Exercise instructions →
Produce the listing below again, exactly as shown.

Record set →
——————————
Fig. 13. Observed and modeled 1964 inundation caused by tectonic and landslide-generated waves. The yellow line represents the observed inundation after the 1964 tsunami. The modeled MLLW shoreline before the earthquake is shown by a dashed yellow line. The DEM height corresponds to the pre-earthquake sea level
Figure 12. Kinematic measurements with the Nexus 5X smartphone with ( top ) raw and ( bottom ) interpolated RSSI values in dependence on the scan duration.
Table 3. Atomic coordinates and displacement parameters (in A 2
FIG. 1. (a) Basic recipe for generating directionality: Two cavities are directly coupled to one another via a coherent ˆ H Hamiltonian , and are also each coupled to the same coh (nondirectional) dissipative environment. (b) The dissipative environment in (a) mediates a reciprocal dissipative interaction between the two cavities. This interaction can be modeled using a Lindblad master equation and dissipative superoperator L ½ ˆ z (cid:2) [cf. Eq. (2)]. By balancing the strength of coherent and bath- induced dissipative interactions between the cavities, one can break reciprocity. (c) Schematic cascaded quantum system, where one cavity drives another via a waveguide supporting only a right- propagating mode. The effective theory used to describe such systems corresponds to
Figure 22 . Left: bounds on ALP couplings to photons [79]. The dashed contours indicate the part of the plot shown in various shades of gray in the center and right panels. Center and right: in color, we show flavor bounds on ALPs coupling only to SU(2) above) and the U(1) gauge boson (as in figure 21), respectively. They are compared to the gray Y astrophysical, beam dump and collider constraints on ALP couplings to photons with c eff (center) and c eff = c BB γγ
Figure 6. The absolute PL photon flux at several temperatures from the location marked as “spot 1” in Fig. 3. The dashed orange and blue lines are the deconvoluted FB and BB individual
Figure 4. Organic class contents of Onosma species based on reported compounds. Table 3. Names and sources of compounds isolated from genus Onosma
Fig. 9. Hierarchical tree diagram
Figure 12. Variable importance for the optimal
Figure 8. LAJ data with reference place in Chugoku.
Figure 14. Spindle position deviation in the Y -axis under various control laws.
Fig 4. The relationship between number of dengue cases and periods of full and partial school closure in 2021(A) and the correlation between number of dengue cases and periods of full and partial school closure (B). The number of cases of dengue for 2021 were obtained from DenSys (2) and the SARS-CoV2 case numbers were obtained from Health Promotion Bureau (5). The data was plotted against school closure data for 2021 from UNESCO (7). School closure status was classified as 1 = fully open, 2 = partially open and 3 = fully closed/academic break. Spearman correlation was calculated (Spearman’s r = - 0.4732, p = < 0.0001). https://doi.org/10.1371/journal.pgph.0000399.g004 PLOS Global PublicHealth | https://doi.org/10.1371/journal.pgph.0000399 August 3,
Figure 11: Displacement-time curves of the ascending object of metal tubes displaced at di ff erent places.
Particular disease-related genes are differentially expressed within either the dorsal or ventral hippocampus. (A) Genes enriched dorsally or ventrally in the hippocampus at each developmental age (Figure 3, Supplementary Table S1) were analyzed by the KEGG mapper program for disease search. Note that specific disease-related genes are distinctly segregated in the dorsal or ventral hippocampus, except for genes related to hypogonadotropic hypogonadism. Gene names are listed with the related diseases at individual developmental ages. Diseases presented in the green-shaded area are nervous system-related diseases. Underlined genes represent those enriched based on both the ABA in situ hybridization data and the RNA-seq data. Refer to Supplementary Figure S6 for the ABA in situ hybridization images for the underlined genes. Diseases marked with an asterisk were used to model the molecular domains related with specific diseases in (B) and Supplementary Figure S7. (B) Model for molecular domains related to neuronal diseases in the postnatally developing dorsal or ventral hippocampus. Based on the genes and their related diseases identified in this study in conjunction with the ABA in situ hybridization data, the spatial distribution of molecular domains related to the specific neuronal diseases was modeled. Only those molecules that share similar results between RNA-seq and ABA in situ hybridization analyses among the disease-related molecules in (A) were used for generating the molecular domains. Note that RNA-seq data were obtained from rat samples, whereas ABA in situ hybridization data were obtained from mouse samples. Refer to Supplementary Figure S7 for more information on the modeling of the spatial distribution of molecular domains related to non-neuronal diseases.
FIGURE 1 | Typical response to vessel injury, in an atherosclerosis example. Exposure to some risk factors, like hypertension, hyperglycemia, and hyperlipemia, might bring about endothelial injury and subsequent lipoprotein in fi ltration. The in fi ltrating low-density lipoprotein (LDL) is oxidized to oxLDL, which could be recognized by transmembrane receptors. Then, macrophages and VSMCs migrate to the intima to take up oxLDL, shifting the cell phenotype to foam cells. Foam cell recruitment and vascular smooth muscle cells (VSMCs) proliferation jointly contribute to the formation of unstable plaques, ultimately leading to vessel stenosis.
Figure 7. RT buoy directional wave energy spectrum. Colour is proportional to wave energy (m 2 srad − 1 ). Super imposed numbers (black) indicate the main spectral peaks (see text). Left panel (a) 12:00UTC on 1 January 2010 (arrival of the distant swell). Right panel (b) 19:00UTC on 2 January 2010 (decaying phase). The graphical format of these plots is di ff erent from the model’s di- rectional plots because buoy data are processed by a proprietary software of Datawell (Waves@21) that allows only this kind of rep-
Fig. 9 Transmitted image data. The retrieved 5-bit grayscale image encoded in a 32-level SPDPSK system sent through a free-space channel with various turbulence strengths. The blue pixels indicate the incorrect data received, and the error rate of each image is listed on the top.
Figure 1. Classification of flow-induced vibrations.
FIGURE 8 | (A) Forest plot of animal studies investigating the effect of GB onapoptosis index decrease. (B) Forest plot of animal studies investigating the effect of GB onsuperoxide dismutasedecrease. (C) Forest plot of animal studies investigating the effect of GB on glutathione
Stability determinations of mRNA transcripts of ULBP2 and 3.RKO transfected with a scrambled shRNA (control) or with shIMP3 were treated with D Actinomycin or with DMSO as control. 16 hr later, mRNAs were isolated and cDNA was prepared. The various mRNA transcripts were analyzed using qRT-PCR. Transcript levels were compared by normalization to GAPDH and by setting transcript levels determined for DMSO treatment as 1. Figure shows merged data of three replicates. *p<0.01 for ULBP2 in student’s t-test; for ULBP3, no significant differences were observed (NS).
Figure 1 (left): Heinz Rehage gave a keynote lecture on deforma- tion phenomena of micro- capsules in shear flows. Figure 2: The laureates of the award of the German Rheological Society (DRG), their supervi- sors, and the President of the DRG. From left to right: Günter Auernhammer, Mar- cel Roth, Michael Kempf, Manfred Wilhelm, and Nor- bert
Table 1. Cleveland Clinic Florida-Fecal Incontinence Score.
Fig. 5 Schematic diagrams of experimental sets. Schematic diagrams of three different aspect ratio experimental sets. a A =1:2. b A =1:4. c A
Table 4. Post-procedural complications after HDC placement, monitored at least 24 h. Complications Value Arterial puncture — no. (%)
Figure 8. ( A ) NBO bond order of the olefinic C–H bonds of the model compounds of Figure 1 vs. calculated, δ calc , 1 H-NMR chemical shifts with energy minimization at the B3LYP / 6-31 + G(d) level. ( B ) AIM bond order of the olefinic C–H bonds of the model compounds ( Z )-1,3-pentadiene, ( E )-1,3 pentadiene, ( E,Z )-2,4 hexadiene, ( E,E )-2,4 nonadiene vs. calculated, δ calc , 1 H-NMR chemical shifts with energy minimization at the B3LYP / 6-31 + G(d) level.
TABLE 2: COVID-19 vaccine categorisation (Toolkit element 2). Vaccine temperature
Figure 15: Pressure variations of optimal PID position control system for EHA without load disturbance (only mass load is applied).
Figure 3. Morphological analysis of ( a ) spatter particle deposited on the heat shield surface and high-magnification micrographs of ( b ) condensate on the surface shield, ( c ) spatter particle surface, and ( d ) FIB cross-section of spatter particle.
——————————
Reply to the exercise →
Fig. 13. Observed and modeled 1964 inundation caused by tectonic and landslide-generated waves. The yellow line represents the observed inundation after the 1964 tsunami. The modeled MLLW shoreline before the earthquake is shown by a dashed yellow line. The DEM height corresponds to the pre-earthquake sea level
Figure 12. Kinematic measurements with the Nexus 5X smartphone with ( top ) raw and ( bottom ) interpolated RSSI values in dependence on the scan duration.
Table 3. Atomic coordinates and displacement parameters (in A 2
FIG. 1. (a) Basic recipe for generating directionality: Two cavities are directly coupled to one another via a coherent ˆ H Hamiltonian , and are also each coupled to the same coh (nondirectional) dissipative environment. (b) The dissipative environment in (a) mediates a reciprocal dissipative interaction between the two cavities. This interaction can be modeled using a Lindblad master equation and dissipative superoperator L ½ ˆ z (cid:2) [cf. Eq. (2)]. By balancing the strength of coherent and bath- induced dissipative interactions between the cavities, one can break reciprocity. (c) Schematic cascaded quantum system, where one cavity drives another via a waveguide supporting only a right- propagating mode. The effective theory used to describe such systems corresponds to
Figure 22 . Left: bounds on ALP couplings to photons [79]. The dashed contours indicate the part of the plot shown in various shades of gray in the center and right panels. Center and right: in color, we show flavor bounds on ALPs coupling only to SU(2) above) and the U(1) gauge boson (as in figure 21), respectively. They are compared to the gray Y astrophysical, beam dump and collider constraints on ALP couplings to photons with c eff (center) and c eff = c BB γγ
Figure 6. The absolute PL photon flux at several temperatures from the location marked as “spot 1” in Fig. 3. The dashed orange and blue lines are the deconvoluted FB and BB individual
Figure 4. Organic class contents of Onosma species based on reported compounds. Table 3. Names and sources of compounds isolated from genus Onosma
Fig. 9. Hierarchical tree diagram
Figure 12. Variable importance for the optimal
Figure 8. LAJ data with reference place in Chugoku.
Figure 14. Spindle position deviation in the Y -axis under various control laws.
Fig 4. The relationship between number of dengue cases and periods of full and partial school closure in 2021(A) and the correlation between number of dengue cases and periods of full and partial school closure (B). The number of cases of dengue for 2021 were obtained from DenSys (2) and the SARS-CoV2 case numbers were obtained from Health Promotion Bureau (5). The data was plotted against school closure data for 2021 from UNESCO (7). School closure status was classified as 1 = fully open, 2 = partially open and 3 = fully closed/academic break. Spearman correlation was calculated (Spearman’s r = - 0.4732, p = < 0.0001). https://doi.org/10.1371/journal.pgph.0000399.g004 PLOS Global PublicHealth | https://doi.org/10.1371/journal.pgph.0000399 August 3,
Figure 11: Displacement-time curves of the ascending object of metal tubes displaced at di ff erent places.
Particular disease-related genes are differentially expressed within either the dorsal or ventral hippocampus. (A) Genes enriched dorsally or ventrally in the hippocampus at each developmental age (Figure 3, Supplementary Table S1) were analyzed by the KEGG mapper program for disease search. Note that specific disease-related genes are distinctly segregated in the dorsal or ventral hippocampus, except for genes related to hypogonadotropic hypogonadism. Gene names are listed with the related diseases at individual developmental ages. Diseases presented in the green-shaded area are nervous system-related diseases. Underlined genes represent those enriched based on both the ABA in situ hybridization data and the RNA-seq data. Refer to Supplementary Figure S6 for the ABA in situ hybridization images for the underlined genes. Diseases marked with an asterisk were used to model the molecular domains related with specific diseases in (B) and Supplementary Figure S7. (B) Model for molecular domains related to neuronal diseases in the postnatally developing dorsal or ventral hippocampus. Based on the genes and their related diseases identified in this study in conjunction with the ABA in situ hybridization data, the spatial distribution of molecular domains related to the specific neuronal diseases was modeled. Only those molecules that share similar results between RNA-seq and ABA in situ hybridization analyses among the disease-related molecules in (A) were used for generating the molecular domains. Note that RNA-seq data were obtained from rat samples, whereas ABA in situ hybridization data were obtained from mouse samples. Refer to Supplementary Figure S7 for more information on the modeling of the spatial distribution of molecular domains related to non-neuronal diseases.
FIGURE 1 | Typical response to vessel injury, in an atherosclerosis example. Exposure to some risk factors, like hypertension, hyperglycemia, and hyperlipemia, might bring about endothelial injury and subsequent lipoprotein in fi ltration. The in fi ltrating low-density lipoprotein (LDL) is oxidized to oxLDL, which could be recognized by transmembrane receptors. Then, macrophages and VSMCs migrate to the intima to take up oxLDL, shifting the cell phenotype to foam cells. Foam cell recruitment and vascular smooth muscle cells (VSMCs) proliferation jointly contribute to the formation of unstable plaques, ultimately leading to vessel stenosis.
Figure 7. RT buoy directional wave energy spectrum. Colour is proportional to wave energy (m 2 srad − 1 ). Super imposed numbers (black) indicate the main spectral peaks (see text). Left panel (a) 12:00UTC on 1 January 2010 (arrival of the distant swell). Right panel (b) 19:00UTC on 2 January 2010 (decaying phase). The graphical format of these plots is di ff erent from the model’s di- rectional plots because buoy data are processed by a proprietary software of Datawell (Waves@21) that allows only this kind of rep-
Fig. 9 Transmitted image data. The retrieved 5-bit grayscale image encoded in a 32-level SPDPSK system sent through a free-space channel with various turbulence strengths. The blue pixels indicate the incorrect data received, and the error rate of each image is listed on the top.
Figure 1. Classification of flow-induced vibrations.
FIGURE 8 | (A) Forest plot of animal studies investigating the effect of GB onapoptosis index decrease. (B) Forest plot of animal studies investigating the effect of GB onsuperoxide dismutasedecrease. (C) Forest plot of animal studies investigating the effect of GB on glutathione
Stability determinations of mRNA transcripts of ULBP2 and 3.RKO transfected with a scrambled shRNA (control) or with shIMP3 were treated with D Actinomycin or with DMSO as control. 16 hr later, mRNAs were isolated and cDNA was prepared. The various mRNA transcripts were analyzed using qRT-PCR. Transcript levels were compared by normalization to GAPDH and by setting transcript levels determined for DMSO treatment as 1. Figure shows merged data of three replicates. *p<0.01 for ULBP2 in student’s t-test; for ULBP3, no significant differences were observed (NS).
Figure 1 (left): Heinz Rehage gave a keynote lecture on deforma- tion phenomena of micro- capsules in shear flows. Figure 2: The laureates of the award of the German Rheological Society (DRG), their supervi- sors, and the President of the DRG. From left to right: Günter Auernhammer, Mar- cel Roth, Michael Kempf, Manfred Wilhelm, and Nor- bert
Table 1. Cleveland Clinic Florida-Fecal Incontinence Score.
Fig. 5 Schematic diagrams of experimental sets. Schematic diagrams of three different aspect ratio experimental sets. a A =1:2. b A =1:4. c A
Table 4. Post-procedural complications after HDC placement, monitored at least 24 h. Complications Value Arterial puncture — no. (%)
Figure 8. ( A ) NBO bond order of the olefinic C–H bonds of the model compounds of Figure 1 vs. calculated, δ calc , 1 H-NMR chemical shifts with energy minimization at the B3LYP / 6-31 + G(d) level. ( B ) AIM bond order of the olefinic C–H bonds of the model compounds ( Z )-1,3-pentadiene, ( E )-1,3 pentadiene, ( E,Z )-2,4 hexadiene, ( E,E )-2,4 nonadiene vs. calculated, δ calc , 1 H-NMR chemical shifts with energy minimization at the B3LYP / 6-31 + G(d) level.
TABLE 2: COVID-19 vaccine categorisation (Toolkit element 2). Vaccine temperature
Figure 15: Pressure variations of optimal PID position control system for EHA without load disturbance (only mass load is applied).
Figure 3. Morphological analysis of ( a ) spatter particle deposited on the heat shield surface and high-magnification micrographs of ( b ) condensate on the surface shield, ( c ) spatter particle surface, and ( d ) FIB cross-section of spatter particle.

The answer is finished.